------ Quoted passage

Top 10 Reasons NOT to BUY Equity Indexed Universal Life


The Top 10 Reasons NOT to BUY Equity Indexed Universal Life

Prosperity Economics, April 17th, 2012

The Top 10 Reasons NOT to BUY Equity Indexed Universal Life
By Todd Langford, Mt. Enterprise,Texas

Insurance companies have put numerous pages on the front of Equity Indexed Universal Life (EIUL) illustrations that describe the issues below, but most people (by design) will not take the time to read and understand what these pages are saying.  I would encourage you to read those pages thoroughly before depending on an EIUL policy to increase your assets or protect your family.

Similarly, Universal Life (UL) and its cousin Variable Universal Life (VUL) have some of the same problems so I’ve spelled out the issues below and placed an * next to the ones that are specific only to EIUL.  As stated earlier, all Universal Life policies are a side fund (money market for regular UL, mutual fund-like separate accounts for VUL, and index fund-like accounts for EIUL) plus annually renewable, or one year increasing premium term insurance for the death benefit. *(See below for an example of what an illustration of an annually renewable term premium actually looks like)

#10  Internal costs are not guaranteed
#9    Mortality charges are not guaranteed
#8    Market drops cause double pain
#7    Late premiums kill any guarantees
#6*  Dividends from the index don’t get credited
#5*  Participation ratios are often less than 100%
#4*  Returns are usually capped at various interest rates
#3*  Guarantees are not calculated annually
#2    All of the above can be changed by the company
#1    The risk is shifted back to the insured

Now, let’s look at each of these individually and tell the whole truth about the matter.

10.  Internal administration fees charged against cash value on any type of Universal Life policy and shown on illustrations are run under current expense levels but those can change at the discretion of the company.  Since the insurance company uses this money to run its operations, as prices of office supplies and real estate go up, they may choose to adjust these internal costs after you have bought the policy.

9.  Mortality changes, what the insurance company charges for the death benefit are removed from the cash value or paid by premiums.  In UL, these pay for annually increasing term insurance costs.  This is true for any type of UL, no matter what the side fund is invested in.  The cost for this one year term insurance can be changed at any time.

8. Market drops affect the side fund negatively no matter what the side fund is invested in.  Since the death benefit is comprised of the One Year (or annually increasing) Term Insurance plus the side fund, any market drop causes double pain.  Markets can drop regardless of whether they are supported by stocks or money markets.  When the side fund is reduced by a drop in the market or current interest rates, it now has less value so more Term Insurance must be bought to make up the difference which further reduces the side fund.  Consequently you have double pain; less cash value and higher costs.

7.  Any late premiums remove any guarantees in the policy.  In most UL policies, even if the premium is finally paid, once it is late, the insurance company is off the hook for supporting any guaranteed premiums, cash value amounts or death benefits.  In many cases, the insured may not even know that a premium was late and that the guarantees have been forfeited.  Thinking about the time frame of a 50 year policy paid monthly (600 payments) ask yourself what the likelihood is of a mistake being made by the premium payer, their bank, the post office, the insurance company clerks or anyone else along the way?

6. *  Equity Indexed Universal Life policies provide the policy holder no credit for any dividends from the stocks making up the index.  The side fund of an EIUL isn’t actually invested in the index; instead the index is used to determine the gross crediting rate for the side fund.  If money were actually invested in the index, the investor would get both the change in Net Asset Value (whether up or down) AND the dividend income.  However, in the case of EIUL, only the change in value of the index is the determining factor and the dividend is left out of the calculation entirely.

------------
------ Data under study

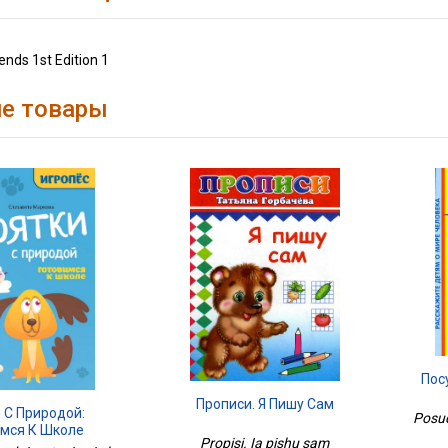
ends 1st Edition 1
е товары
Пос
Прописи. Я Пишу Сам
 С Природой:
Posu
имся К Школе
Propisi. Ia pishu sam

------------

Proceed with the piece on reasons not to buy equity indexed universal life, starting right after its last sentence. These rows have no connection to the piece on equity indexed universal life.

5. *  Participation ratios are often less than 100%.  As mentioned directly above, the side fund is not invested directly in the index and many insurance companies only credit a certain percentage of the increase in the market.  Known as the participation ratio, this is often reported at 80% or less meaning you are getting only 80% of the increase in the market.

4. *  Capping returns in order to keep high returns in the market from crediting too much to the side fund is a strategy many insurance companies use.  The maximum return they’ll give credit for may be at a certain percentage rate even though the index may have generated a higher percentage rate.

3. *  Guaranteed minimum returns are not always calculated annually.  Most EIUL policies have a guaranteed minimum return so that if the index drops below this rate, the insurance company will still credit at the guaranteed minimum rate.  However, with some policies this guarantee is not applied annually but instead over an “indexing period” which could be 5-10 years.  So you could have negative years in the index (below the guaranteed minimum rate) which would be applied to the side fund.  This would cause a further reduction of value in excess of the guaranteed minimum rate in one particular year and as long as the overall average rate for the entire indexing period is not less than the guaranteed minimum rate, this would still count as meeting the minimum.
For example, if the minimum guaranteed rate is 2% inside a 5 year indexing period, you could have crediting rates of +13, -10, +10, -8 and +9% which would validate the promised guarantee because it would average more than 2% per year over the 5 years.  The implication is that you cannot have a negative return, but as shown in the example below, you can have a negative return as long the guarantee is not calculated annually.

You’ll notice another example below of the same interest rates, but with $100,000 of existing value instead of $10,000 per year of cash flow into the account.

2. At the discretion of the company any of the above factors can be changed at any time for the benefit of the company even after the policy has started.  This is really one of the scariest aspects of all types of UL.  There is no way to calculate what the outcome might be.  Even if you analyzed the policy under the current structure and found it to be a viable tool, future changes could cause future problems.

1. Where as typically the point of all insurance purchased is to shift the risk from the insured to the company, all types of UL shift the risk backwards or from the insurance company to the insured.

With a mutual life insurance company, a whole life policy gives you a share of the entire profits of the company via dividends.  The carrot being sold with EIUL is that it might exceed the return of a whole life policy.  Yet this begs the question: How could the insurance company pay out more than the profits of the company and still be in business?

It has been explained to me that the insurance company buys options in the market to cover the risk of potentially having to credit any portion of high market returns in the index that exceeded their general portfolio rate to policy holder cash values.  If this was a sound investment strategy, why wouldn’t the insurance company use this strategy on their overall portfolio?  I think the insurance company knows that the stock market is going to under perform their portfolio rate over time.  This could reduce EIUL profits and increase the profits of the company, which then get distributed as dividends to whole life policy owners.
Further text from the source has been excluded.